When it comes to understanding the solubility of different substances in water, the concept of polarity is fundamental. Water is a polar solvent, which means it has a partial positive charge on one side and a partial negative charge on the other, much like a magnet with north and south poles. This inherent polarity allows water to engage more effectively with other polar substances.

Polar molecules, such as glucose (\(\mathrm{C}_6\mathrm{H}_{12}\mathrm{O}_6\))), have regions of positive and negative charge due to uneven distribution of electrons. This uneven charge distribution in polar molecules enables them to form hydrogen bonds and other types of electrostatic interactions with water molecules, making them more soluble. In contrast, nonpolar molecules like cyclohexane (\(\mathrm{C}_6\mathrm{H}_{12}\)), which have a more even distribution of electrons and no distinct poles, do not interact as favorably with water.

Thus, molecules with higher polarity, such as glucose with its many hydroxyl (-OH) groups, are typically more soluble in water compared to their nonpolar counterparts.

Some compounds, known as ionic substances, consist of positively and negatively charged ions held together by strong electrostatic forces, referred to as ionic bonds. An excellent example of an ionic substance is sodium propionate (\(\mathrm{CH}_3\mathrm{CH}_2\mathrm{COONa}\)). Unlike covalent compounds, where atoms share electrons, ionic compounds form when atoms transfer electrons, resulting in fully charged ions.
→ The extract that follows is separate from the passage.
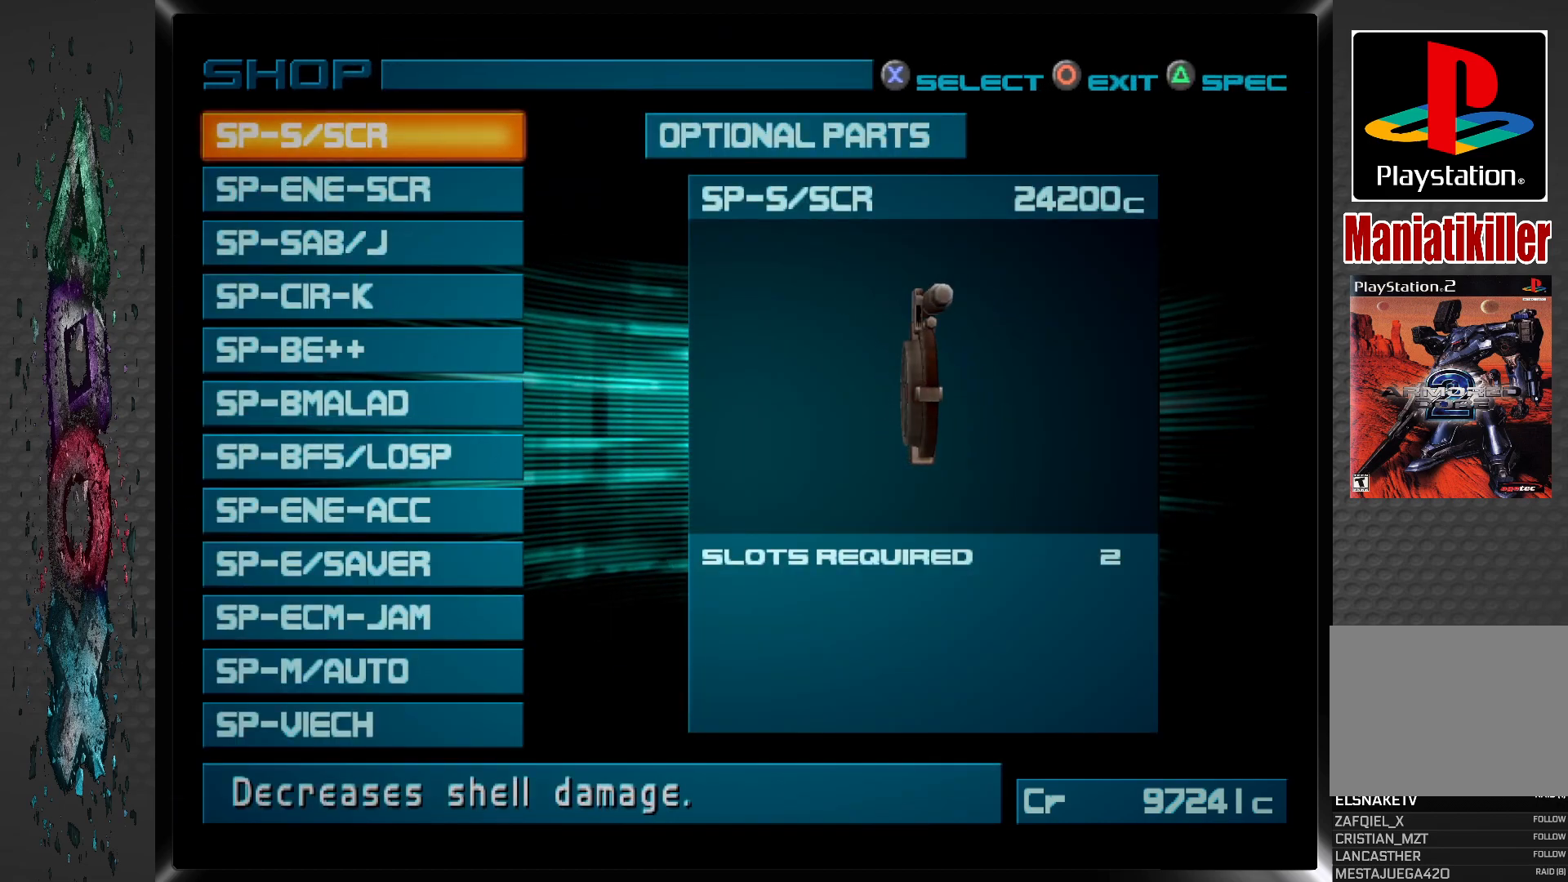
{"buttons": [], "left_stick": "center", "right_stick": "center", "events": []}
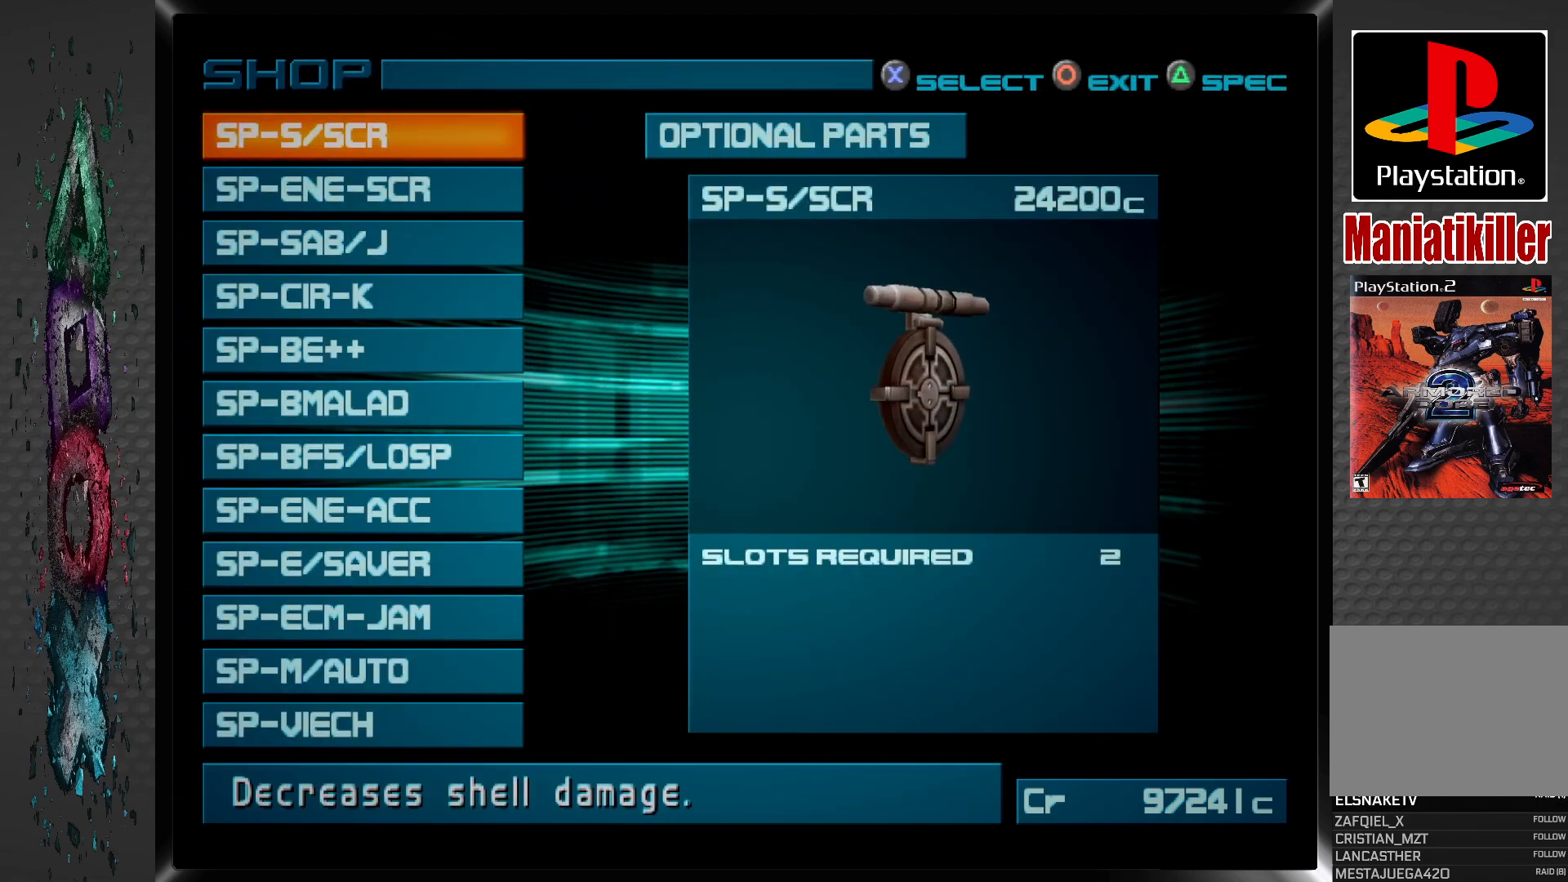
{"buttons": [], "left_stick": "center", "right_stick": "center", "events": []}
The water's polarity is particularly adept at disrupting ionic bonds because the partial negative charge on the oxygen atoms is attracted to the cations, and the partial positive charge on the hydrogen atoms is attracted to the anions. This interaction leads to the phenomena known as dissociation where the ionic compound breaks apart into individual ions when dissolved in water. As a result, ionic substances tend to have high solubility in water.

Sodium propionate, when placed in water, dissociates into sodium (Na+) and propionate (CH3CH2COO-) ions. The dissolution of these ions into the surrounding water molecules enhances its solubility compared to propionic acid, which although polar, is not ionic and so does not dissociate to the same extent.

Dissociation into ions in an aqueous solution can significantly influence the solubility of a substance. When certain polar compounds, particularly ionic salts and some acids and bases, dissolve in water, they separate into their constituent ions. This process is a critical factor in determining the solubility of a substance in water.

Hydrochloric acid (HCl) is a prime example of a substance that dissociates into ions when it dissolves in water, producing hydrogen (H+) and chloride (Cl-) ions. This complete dissociation is characteristic of strong acids, which is one reason why HCl is more soluble in water than many other substances. Even though both HCl and ethyl chloride (CH3CH2Cl) are polar molecules, HCl's ability to ionize makes it far more soluble.

The ions formed during dissociation are surrounded by and stabilized by water molecules because of the water's polar nature, which is conducive to the formation of a hydration shell around each ion. This shell helps to keep the ions separated and dispersed in solution, increasing the solubility of the substance.